**Supplied passage**:
--------------------------------------------------

I also see transitioning in a gender way as bearing a lot of relation to transitioning in a cultural way- moving to another country, or joining a religion (particularly one hostile to converts, and particularly on one’s own).
P.S. And with autism as a metaphor, Jim Sinclair’s “Don’t Mourn For Us” makes especially good reading.
Thanks for the thoughts, Jonah! In talking with a number of different people, here are some other metaphors that have been suggested to me:
-Frogs…..tadpole to adult frog.
-trained seals for all the hoops ya gotta jump through.
-Pinocchio wanting to be a “real” boy – looks mostly like a boy, acts like a boy still not considered real until a -fairy bestows it upon him.
-Finding yourself
-Coming to terms with yourself.
-Finding salvation
-Finding Jesus
-Becoming the incredible changing wo/man
-Changing speeds
-Jumping into the great unknown.
-Taking the leap of faith
-This myth because ” the completion [of transitioning] is the destruction of something [your old self]”

--------------------------------------------------

**Supplied material**:

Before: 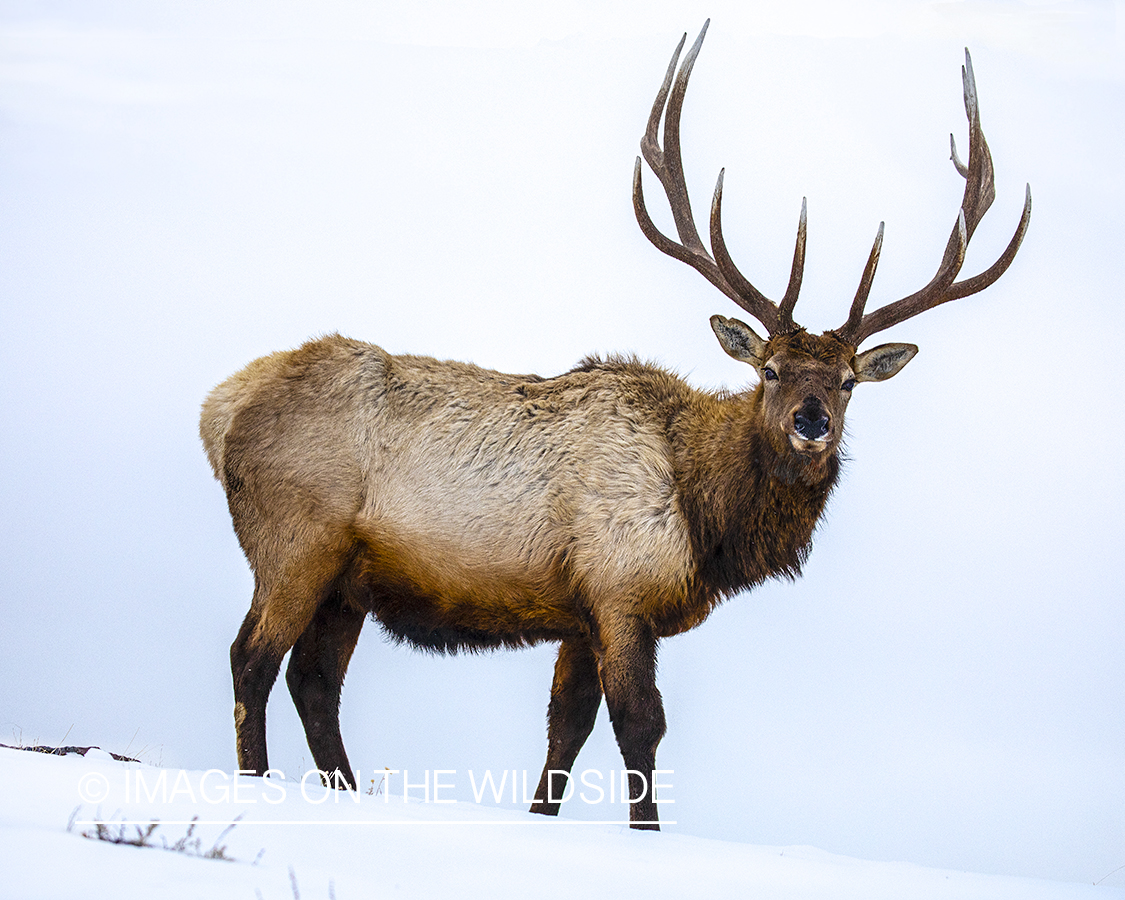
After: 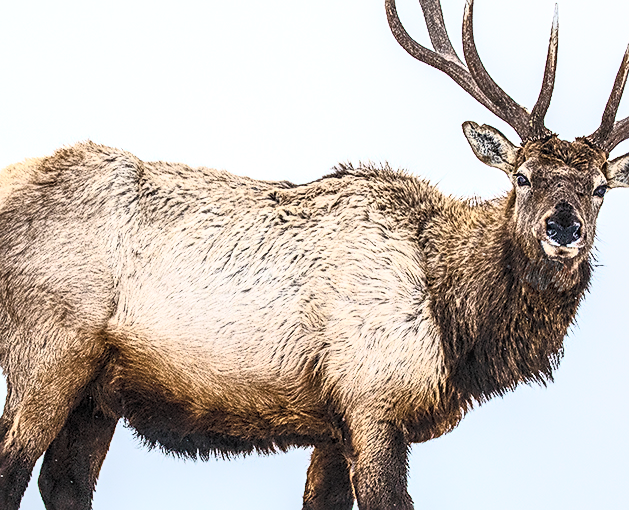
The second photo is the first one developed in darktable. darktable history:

--------------------------------------------------

**What to do**:
- A) In the comments on transition metaphors, condense the paragraph beginning "I also see transitioning in a gender way" into a single shorter sentence that keeps its main points.
- B) Duplicate a stretch of the comments on transition metaphors: begin at the words that contain "-Finding yourself" and stop after "the great unknown.".
- C) Carry the comments on transition metaphors forward, writing what comes next after their final line.
The material plays no part in the work that follows.

**Results of the tasks**:
- A) Gender transition closely resembles cultural transition, such as moving to another country or joining a religion, especially one hostile to converts and especially when done alone.

- B)
-Finding yourself
-Coming to terms with yourself.
-Finding salvation
-Finding Jesus
-Becoming the incredible changing wo/man
-Changing speeds
-Jumping into the great unknown.

- C)
-Origin and world-creation myths
-any game that involves any sort of transformation, from the rather obvious pretty pretty princess to the more abstract rubix cube
The lovely band, Antony & the Johnsons, have some interesting metaphors in their song lyrics that speak to transitioning and gender in-betweenness. One trope they use fairly frequently is the idea of “growing up” from a young boy into an adult female bird–think, being free to fly, to exist, in the form that one wants. Their songs “Bird Gerhl” and “For Today I am a Boy” are examples of songs that speak to these issues.
Welcome, Eugenia. Thanks a ton for the suggestion – I’ll definitely have to check ‘em out.